Tariffs are not the answer, they are part of a reasonable answer. By themselves they're not going to being back the tech manufacturing industry. You also need incentives on multiple levels, government funding into relevant education, etc.

You also need time. All the money in the world won't cause a world-class industry to spring up overnight; you need sustained investment over years, if not decades.

[–] user28282912@piefed.social 6 points 2 months ago (1 children)

We've already been providing direct subsidies and tax subsidies for all of these companies for decades. Nothing comes from it and as a member of the tax bracket that actually pays taxes I am not willing to keep doing it. If we need to nationalize truly mission critical companies I would rather just do that instead of continuing to privatize profits and socialize costs.

[–] Jesus_666@lemmy.world 1 points 2 months ago

Those investments should definitely come with strings attached. But there's a lot you need to invest into.

  • Fabs cost a shitload of money and are slow to build. If you want to be able to be independent from Taiwan in ten years you should invest a couple dozen billion bucks in fabs right now. If you want a company to invest that money for you, you need to guarantee that they'll see a good ROI, which means you probably sign a contract to buy tons of hardware that won't be made for another decade.
  • Fabs need a lot of land. If you want to start building ASAP you need to expedite assessments and acquire land quickly (and though eminent domain, if necessary). That ain't cheap.
  • If you want a qualified workforce available you need to not only invest in making training available but also in making it appealing enough that they'll start training before the jobs are even there. Advertisement like that costs money, as do stipends.
  • In fact, add research grants to the pool because you'll want both basic research to be done in the field and skilled researchers to be available for cross-hiring by your companies.

You'll need to keep (some amount of) the money flowing at least until the industry can be independently competitive on the world stage. Mishandling your burgeoning industry can mean that all that investment money and a large number of jobs suddenly go up in smoke.

Note: All of this assumes that you'll buy your manufacturing equipment from established, potentially foreign companies like ASML and Zeiss. If you want to make that stuff domestically as well you can probably add another hundred billion bucks and a decade or two of very dedicated catch-up to the bill.

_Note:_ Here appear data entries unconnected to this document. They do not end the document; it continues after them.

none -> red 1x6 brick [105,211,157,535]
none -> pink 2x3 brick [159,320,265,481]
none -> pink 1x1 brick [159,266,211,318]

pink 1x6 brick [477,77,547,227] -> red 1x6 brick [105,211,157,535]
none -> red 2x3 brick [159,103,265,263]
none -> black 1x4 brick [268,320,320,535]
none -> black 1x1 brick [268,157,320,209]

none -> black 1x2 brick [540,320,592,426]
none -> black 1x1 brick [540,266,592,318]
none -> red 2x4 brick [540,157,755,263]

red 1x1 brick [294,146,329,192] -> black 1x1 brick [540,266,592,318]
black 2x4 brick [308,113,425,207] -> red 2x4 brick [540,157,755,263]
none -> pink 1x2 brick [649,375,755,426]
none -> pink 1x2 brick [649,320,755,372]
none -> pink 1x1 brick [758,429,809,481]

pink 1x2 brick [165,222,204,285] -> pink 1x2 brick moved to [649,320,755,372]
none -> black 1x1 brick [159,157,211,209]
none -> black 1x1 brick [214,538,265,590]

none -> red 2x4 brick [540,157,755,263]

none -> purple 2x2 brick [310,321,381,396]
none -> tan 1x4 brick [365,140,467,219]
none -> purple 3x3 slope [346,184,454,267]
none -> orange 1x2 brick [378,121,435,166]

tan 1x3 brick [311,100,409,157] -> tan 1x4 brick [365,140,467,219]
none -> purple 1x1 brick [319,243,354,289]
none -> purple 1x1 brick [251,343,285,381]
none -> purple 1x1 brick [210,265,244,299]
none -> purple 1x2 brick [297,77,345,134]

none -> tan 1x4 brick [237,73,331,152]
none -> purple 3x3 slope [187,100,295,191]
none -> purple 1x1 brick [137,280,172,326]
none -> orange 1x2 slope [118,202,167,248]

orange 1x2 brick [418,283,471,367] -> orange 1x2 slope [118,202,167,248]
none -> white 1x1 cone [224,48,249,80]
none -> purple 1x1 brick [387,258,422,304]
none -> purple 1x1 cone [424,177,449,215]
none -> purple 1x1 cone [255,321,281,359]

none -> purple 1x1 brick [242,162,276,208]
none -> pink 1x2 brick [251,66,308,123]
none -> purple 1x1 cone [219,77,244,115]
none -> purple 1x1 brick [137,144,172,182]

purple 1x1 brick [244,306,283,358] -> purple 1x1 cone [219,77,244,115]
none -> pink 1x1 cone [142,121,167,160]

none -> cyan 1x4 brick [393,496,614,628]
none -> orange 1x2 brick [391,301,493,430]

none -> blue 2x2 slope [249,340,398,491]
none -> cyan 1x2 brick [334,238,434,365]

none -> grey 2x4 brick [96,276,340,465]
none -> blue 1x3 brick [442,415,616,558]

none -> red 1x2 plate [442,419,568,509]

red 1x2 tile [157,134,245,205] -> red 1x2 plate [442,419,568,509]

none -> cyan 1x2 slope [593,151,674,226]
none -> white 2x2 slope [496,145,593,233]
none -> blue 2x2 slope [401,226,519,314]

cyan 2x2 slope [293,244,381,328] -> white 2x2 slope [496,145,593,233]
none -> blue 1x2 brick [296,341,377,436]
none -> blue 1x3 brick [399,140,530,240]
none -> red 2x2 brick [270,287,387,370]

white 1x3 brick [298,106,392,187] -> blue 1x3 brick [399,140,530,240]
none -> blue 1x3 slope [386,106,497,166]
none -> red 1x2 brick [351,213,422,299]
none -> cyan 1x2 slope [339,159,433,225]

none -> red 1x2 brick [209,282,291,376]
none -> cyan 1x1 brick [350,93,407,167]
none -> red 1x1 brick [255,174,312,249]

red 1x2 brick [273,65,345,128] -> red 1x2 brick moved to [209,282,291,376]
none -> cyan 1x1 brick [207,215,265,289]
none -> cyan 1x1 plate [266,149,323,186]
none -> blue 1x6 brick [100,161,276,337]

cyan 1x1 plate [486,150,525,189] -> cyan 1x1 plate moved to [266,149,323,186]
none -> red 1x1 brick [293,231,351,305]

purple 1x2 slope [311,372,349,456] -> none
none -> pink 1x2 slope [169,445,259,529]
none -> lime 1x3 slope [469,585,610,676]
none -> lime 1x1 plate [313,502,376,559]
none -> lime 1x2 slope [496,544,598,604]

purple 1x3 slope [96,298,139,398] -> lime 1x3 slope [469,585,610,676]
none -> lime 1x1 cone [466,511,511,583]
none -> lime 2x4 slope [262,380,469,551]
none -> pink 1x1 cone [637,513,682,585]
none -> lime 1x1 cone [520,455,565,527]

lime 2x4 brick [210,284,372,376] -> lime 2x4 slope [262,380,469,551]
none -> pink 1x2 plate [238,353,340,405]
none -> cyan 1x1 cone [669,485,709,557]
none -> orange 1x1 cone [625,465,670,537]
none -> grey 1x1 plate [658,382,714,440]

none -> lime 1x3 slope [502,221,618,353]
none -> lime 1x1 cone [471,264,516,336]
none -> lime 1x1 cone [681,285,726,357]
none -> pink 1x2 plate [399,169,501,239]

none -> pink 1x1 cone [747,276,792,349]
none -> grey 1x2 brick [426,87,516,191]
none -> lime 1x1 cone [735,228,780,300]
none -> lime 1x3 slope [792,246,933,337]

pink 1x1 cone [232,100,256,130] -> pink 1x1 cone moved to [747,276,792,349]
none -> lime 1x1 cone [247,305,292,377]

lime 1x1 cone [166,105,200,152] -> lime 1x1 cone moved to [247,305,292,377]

[–] WoodScientist@lemmy.world 1 points 2 months ago

Except we can't just insource production of cutting edge computer chips. We literally don't have enough people to build smart phones. Those require a global supply chain to be remotely affordable. Having a global economy gives us access to technology we would simply have to go without if we try to do everything ourselves.

[–] hector@lemmy.today 1 points 2 months ago* (last edited 2 months ago)

We should have tarriffs on goods to make up for labor and environmental costs that are cheaper in those other countries, to offset the race to the bottom.

That was a union issue, the republican nominee just co-opted it, because the democrats became more conservative than Bush Senior let alone Nixon, while the rest of the republicans are like Henry Ford, veritable nazis.

He was never going to do it well, he's too corrupt and greedy and mean spirited, it was always going to be more of a shake down racket and a cudgel to use against our allies like Canada and Europe that do not undercut us on labor and the environment and therefore should not be tarriffed at all.

We shouldn't be rejecting everything about something because it was co-opted by the president, like rejecting pressuring drug companies to offer us good deals because the president has some half baked website for that purpose. Just as we shouldn't support everything about something they attack unfairly. Ie a government agency, any of them, attacked for not being bad enough, say the fda, then we support everything about them, as if they aren't run by drug companies and failing in their statutory duties.